Summarizes BirdNET detection data across specified survey intervals (occasions), filters sites based on minimal detection persistence thresholds, and aligns them with operational effort data. Returns a zero-filled site-by-occasion binary matrix, an identical matching matrix documenting sampling effort intensity for modeling detection probability covariates, and a detailed long-format data frame summary.

Usage

birdnet_detection_history(
  data,
  effort_data,
  survey_interval,
  i = -2,
  min_unique_days = 1
)

Arguments

data

A data frame containing BirdNET detections, including column matches for filepaths and prediction confidence scores.

effort_data

A data frame containing monitoring operational effort, requiring at least site and date columns to indicate the active monitoring windows and locations of each ARU device. Users can generate this via birdnet_get_effort(), which derives effort data from a directory of audio files by defining a site-date combination as "active" if at least one recording exists. If an n_files column is present, file counts will be aggregated per survey occasion block.

survey_interval

A character string specifying the temporal unit for grouping survey occasions (e.g., "1 day", "1 week", "7 days").

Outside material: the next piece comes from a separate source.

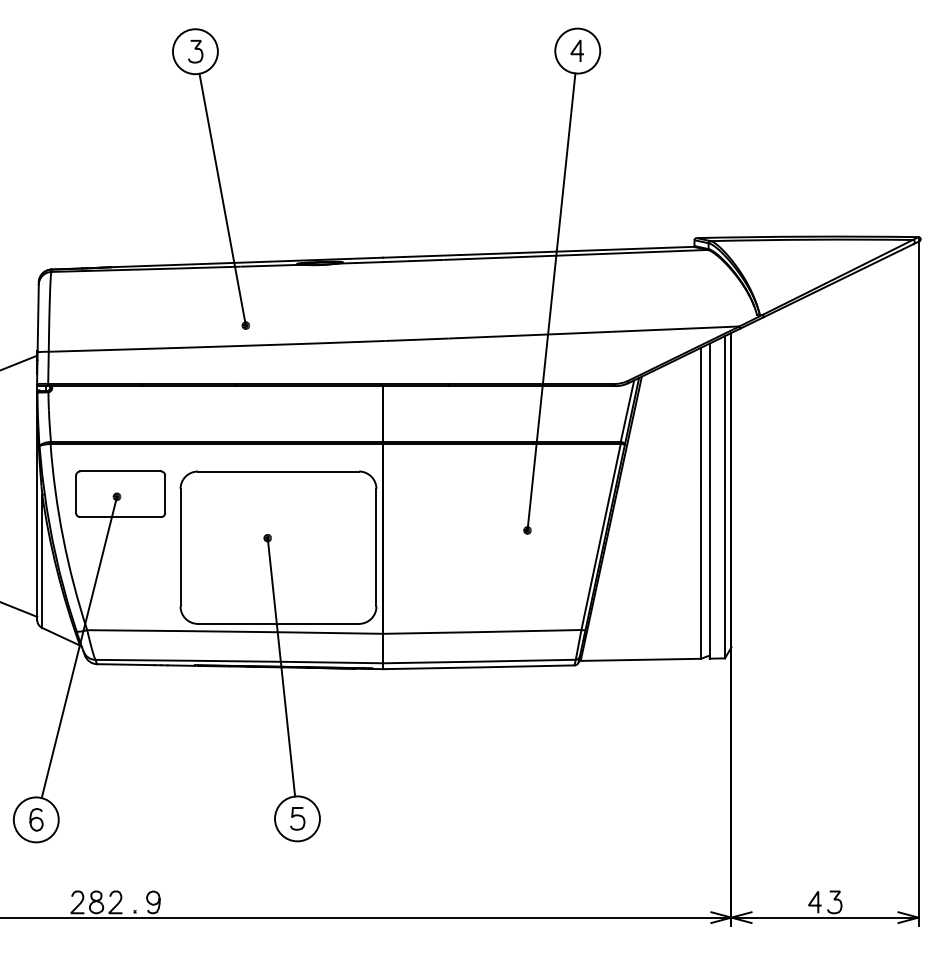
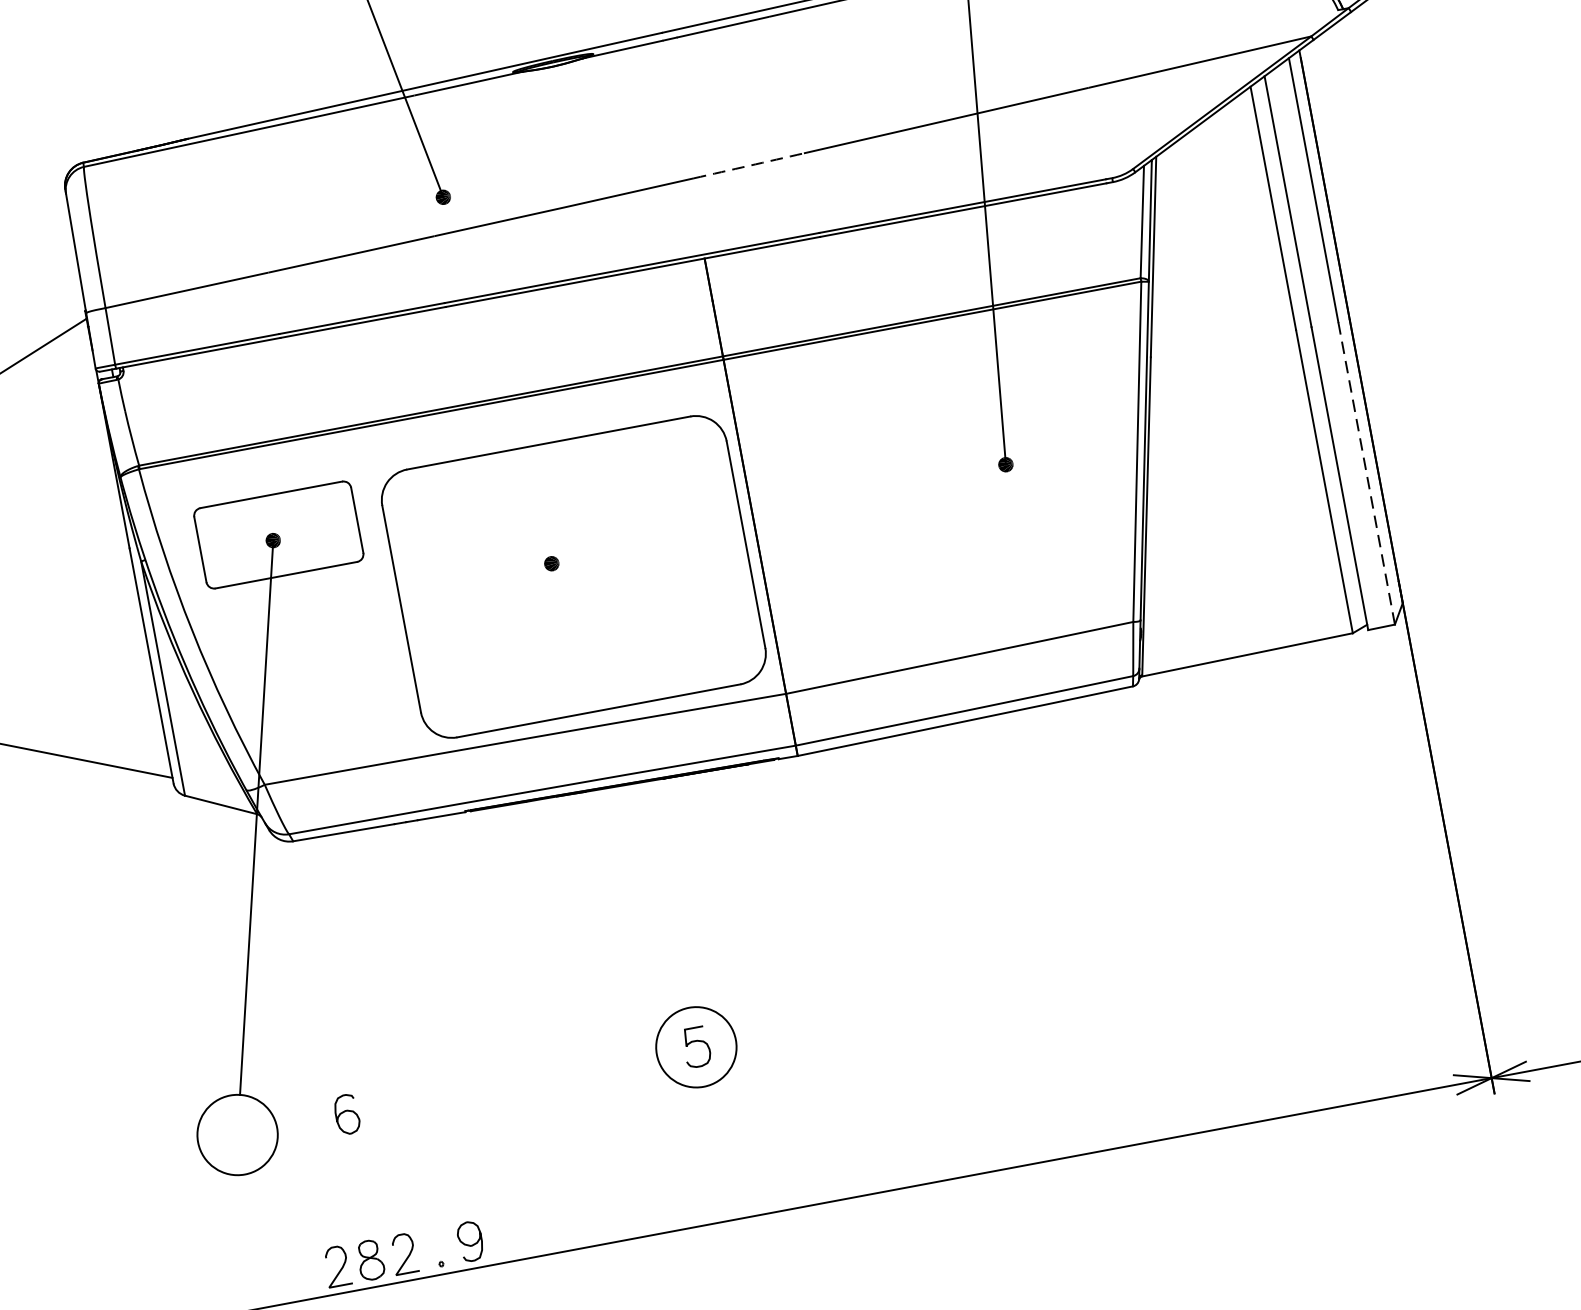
arc: (417, 339) -> (749, 165), solid -> dashed
line: (724, 571) -> (1365, 472), solid -> dashed
line: (281, 667) -> (618, 786), removed
curve: (36, 818) -> (346, 1112), moved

Passed directly to lubridate::floor_date().

i

An integer specifying the path hierarchy index for extracting site IDs. Passed directly to birdnet_add_site. Defaults to -2.

min_unique_days

An integer specifying the threshold of unique calendar days a site must possess raw detections on to be kept. Sites with detections spanning fewer than min_unique_days are dropped early from compilation. Defaults to 1.

Value

A named list containing three components:

detection_history

A numeric base R matrix where rows represent unique sites (assigned as row names), columns represent chronological temporal occasions, and cells indicate binary occupancy integers (1, 0, or NA for missing effort).

effort_matrix

A numeric base R matrix matching the exact dimensions and sorting order of detection_history. If n_files was present in the effort data, cells represent total file counts per site-occasion. Otherwise, cells contain binary integers indicating presence (1) or absence (0) of operational effort.

detection_summary

A data frame in long format containing the underlying aggregated metrics per site/occasion, including detection counts (n_detections), maximum verification confidence (max_conf), and the file path of the highest confidence detection (max_conf_audio).

Details

The function groups continuous temporal data into distinct survey blocks using lubridate::floor_date(). Detections are cross-referenced against your effort_data: occasions where monitoring effort occurred but no target species were detected are explicitly zero-filled. If an ARU was not operational during a specific time block, it is preserved as an NA value in the detection history to ensure structural integrity for missing-visit designs.

Values greater than 0 in the final detection matrix are collapsed to 1 to format the output for binary presence/absence occupancy models (e.g., spOccupancy, unmarked).